Il progetto Juventus “Stories of Strength”, nato nel 2023 per sensibilizzare sul tema della salute mentale, è giunto alla sua terza edizione. All’Allianz Stadium di Torino è stato presentato il nuovo documentario, alla presenza del capitano Manuel Locatelli. Il centrocampista, visibilmente emozionato, ha sottolineato il valore dell’iniziativa e il peso, ma anche l’orgoglio, di rappresentare i colori bianconeri.
Il valore della responsabilità secondo Locatelli
Nel corso dell’evento, il capitano ha evidenziato il significato profondo del ruolo e della pressione vissuta quotidianamente dai giocatori:
“Complimenti alla Juve per il messaggio che sta lanciando. So benissimo la responsabilità che abbiamo quando giochiamo e che quando entriamo allo stadio tutto il mondo Juve ci guarda. È una cosa che ci trasmettiamo, deve essere una responsabilità bella e non una pressione. So cosa significa essere tifoso della Juve, guardavo le partite e le aspettavo per tutta la settimana. So cosa si prova e per me è un onore e un privilegio essere da questa parte e ora ho questa responsabilità in più”.

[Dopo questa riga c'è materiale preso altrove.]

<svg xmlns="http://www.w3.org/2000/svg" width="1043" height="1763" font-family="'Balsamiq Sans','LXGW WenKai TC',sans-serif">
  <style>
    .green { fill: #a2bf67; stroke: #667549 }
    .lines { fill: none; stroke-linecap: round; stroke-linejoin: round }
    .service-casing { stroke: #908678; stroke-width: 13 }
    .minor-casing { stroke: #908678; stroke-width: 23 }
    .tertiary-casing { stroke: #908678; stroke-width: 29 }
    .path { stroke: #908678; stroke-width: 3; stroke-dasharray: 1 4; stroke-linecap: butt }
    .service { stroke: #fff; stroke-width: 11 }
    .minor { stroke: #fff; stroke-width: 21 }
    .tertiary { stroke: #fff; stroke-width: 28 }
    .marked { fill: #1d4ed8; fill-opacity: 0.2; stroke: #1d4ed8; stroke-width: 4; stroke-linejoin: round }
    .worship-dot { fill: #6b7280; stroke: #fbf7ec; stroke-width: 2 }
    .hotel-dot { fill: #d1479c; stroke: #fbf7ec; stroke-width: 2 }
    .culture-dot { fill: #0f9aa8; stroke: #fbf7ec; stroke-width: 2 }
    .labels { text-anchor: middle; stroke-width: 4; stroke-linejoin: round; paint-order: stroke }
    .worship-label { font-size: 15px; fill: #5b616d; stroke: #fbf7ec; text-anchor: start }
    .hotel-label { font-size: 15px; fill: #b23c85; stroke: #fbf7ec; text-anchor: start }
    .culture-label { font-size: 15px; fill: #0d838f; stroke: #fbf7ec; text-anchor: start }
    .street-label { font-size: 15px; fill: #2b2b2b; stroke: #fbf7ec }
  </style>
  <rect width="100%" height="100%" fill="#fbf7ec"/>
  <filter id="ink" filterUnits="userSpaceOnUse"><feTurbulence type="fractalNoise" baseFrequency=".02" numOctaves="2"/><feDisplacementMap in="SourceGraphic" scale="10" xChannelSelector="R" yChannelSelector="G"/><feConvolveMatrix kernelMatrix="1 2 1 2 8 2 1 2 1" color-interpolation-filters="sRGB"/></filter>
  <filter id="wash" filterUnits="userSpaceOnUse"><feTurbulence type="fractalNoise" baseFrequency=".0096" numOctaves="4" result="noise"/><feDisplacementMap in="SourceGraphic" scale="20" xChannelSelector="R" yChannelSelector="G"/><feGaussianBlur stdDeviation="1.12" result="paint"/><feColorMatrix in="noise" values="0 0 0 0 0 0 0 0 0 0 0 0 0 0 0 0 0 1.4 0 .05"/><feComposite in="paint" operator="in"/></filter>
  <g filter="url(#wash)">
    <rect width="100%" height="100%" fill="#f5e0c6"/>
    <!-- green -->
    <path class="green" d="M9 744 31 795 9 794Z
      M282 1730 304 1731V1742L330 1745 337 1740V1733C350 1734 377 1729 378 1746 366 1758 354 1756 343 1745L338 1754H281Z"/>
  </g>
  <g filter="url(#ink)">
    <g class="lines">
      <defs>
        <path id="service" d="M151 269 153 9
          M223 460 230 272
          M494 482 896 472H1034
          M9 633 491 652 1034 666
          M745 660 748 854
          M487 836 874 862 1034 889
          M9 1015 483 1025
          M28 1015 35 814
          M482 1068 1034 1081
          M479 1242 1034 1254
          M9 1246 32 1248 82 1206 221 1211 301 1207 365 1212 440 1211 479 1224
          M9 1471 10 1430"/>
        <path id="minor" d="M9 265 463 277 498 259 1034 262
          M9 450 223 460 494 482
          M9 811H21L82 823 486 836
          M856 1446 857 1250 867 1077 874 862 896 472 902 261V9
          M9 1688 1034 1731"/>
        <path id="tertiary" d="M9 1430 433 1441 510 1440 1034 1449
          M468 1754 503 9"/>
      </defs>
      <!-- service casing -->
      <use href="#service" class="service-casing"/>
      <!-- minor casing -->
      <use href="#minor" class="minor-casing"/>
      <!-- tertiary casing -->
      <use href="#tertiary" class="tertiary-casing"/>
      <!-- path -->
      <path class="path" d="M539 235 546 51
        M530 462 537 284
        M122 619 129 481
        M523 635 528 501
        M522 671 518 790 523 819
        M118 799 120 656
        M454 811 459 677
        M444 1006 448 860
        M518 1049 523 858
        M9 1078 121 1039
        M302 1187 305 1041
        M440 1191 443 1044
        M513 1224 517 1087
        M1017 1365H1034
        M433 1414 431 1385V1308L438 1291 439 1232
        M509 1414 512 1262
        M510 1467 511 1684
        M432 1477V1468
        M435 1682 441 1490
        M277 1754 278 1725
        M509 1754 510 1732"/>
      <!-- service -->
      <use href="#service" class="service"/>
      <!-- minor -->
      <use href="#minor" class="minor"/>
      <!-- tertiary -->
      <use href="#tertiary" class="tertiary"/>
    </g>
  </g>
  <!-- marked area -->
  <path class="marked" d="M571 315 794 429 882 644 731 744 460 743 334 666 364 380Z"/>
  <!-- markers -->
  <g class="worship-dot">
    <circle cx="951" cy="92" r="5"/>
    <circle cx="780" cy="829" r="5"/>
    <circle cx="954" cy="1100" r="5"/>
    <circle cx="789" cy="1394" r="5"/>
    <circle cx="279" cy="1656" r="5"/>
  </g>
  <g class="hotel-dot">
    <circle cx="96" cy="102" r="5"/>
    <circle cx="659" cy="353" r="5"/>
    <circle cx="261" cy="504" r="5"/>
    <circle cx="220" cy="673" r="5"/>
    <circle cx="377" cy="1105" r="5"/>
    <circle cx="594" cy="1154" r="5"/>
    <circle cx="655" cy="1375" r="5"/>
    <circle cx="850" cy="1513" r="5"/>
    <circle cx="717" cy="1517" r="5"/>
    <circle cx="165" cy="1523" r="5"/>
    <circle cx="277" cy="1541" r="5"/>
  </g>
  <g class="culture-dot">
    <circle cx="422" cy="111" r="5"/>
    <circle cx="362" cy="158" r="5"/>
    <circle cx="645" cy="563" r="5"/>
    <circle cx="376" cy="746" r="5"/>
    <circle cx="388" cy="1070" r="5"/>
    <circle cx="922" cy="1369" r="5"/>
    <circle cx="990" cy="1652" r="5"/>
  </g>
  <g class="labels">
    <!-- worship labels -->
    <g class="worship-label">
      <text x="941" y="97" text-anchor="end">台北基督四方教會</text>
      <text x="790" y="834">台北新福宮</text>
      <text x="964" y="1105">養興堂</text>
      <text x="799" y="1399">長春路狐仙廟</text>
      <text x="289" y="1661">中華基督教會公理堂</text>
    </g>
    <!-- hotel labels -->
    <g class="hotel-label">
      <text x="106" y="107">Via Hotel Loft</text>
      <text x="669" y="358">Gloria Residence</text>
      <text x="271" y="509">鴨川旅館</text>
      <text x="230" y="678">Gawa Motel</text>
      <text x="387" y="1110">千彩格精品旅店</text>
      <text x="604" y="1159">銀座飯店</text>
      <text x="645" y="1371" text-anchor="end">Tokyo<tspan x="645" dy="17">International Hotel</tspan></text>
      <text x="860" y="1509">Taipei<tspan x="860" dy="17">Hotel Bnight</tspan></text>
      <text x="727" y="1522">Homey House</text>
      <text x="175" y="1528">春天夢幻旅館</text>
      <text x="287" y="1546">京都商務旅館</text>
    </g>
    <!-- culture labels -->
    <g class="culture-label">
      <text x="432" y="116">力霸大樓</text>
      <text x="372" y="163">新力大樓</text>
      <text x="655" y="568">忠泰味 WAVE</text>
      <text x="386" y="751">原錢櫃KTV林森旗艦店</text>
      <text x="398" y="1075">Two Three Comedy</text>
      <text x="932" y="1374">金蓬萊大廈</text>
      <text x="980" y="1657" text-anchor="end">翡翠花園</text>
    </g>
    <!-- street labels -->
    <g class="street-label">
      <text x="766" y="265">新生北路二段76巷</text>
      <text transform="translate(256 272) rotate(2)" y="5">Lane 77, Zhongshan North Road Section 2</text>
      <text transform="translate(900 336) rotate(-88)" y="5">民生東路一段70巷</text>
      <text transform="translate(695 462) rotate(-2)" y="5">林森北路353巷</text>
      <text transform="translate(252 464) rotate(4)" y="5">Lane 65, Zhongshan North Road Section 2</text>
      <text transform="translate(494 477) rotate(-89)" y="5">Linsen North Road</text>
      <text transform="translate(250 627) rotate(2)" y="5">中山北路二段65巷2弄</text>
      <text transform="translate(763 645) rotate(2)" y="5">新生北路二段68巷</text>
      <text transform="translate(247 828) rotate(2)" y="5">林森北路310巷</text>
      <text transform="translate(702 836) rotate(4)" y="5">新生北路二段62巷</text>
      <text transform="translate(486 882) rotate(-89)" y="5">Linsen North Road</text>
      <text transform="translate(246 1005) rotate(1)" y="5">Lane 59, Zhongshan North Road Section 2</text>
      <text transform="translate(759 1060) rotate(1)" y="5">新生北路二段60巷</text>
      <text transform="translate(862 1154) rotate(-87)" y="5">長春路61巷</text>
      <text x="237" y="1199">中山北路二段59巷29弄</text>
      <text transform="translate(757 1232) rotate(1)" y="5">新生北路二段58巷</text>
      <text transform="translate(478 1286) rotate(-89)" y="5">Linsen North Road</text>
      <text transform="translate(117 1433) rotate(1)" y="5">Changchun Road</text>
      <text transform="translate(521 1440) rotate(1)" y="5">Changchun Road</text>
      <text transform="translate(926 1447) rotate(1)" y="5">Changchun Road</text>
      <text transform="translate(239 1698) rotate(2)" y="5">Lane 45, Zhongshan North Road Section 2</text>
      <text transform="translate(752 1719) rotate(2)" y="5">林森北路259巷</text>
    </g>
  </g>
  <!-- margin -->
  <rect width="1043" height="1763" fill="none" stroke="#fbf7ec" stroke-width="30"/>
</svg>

L’emozione e il messaggio ai tifosi
Locatelli ha poi condiviso un momento toccante, rivolgendosi direttamente ai tifosi e ridimensionando il concetto di “eroe”:
“È difficile parlare, mi sono emozionato. Delle volte ci vedete come esempi, degli eroi, ma voi lo siete quanto noi. Questo lo deve vedere chiunque lavori e giochi per la Juve. Siete voi a dare l’esempio a noi e quindi grazie di cuore. Gli uomini che parlano delle proprie fragilità? Un tema che sta migliorando. Delle volte le persone non parlano perché se una cosa la dici è più reale e se non la dici la senti meno pesante. Ma parlare significa acccettare che hai un problema, anche a me è successo e sono andato dallo psicologo. Giusto parlarne e accettarlo, se tu ne parli con le persone che fanno questo di lavoro ti aiutano e questo è un consiglio che do a tutti.”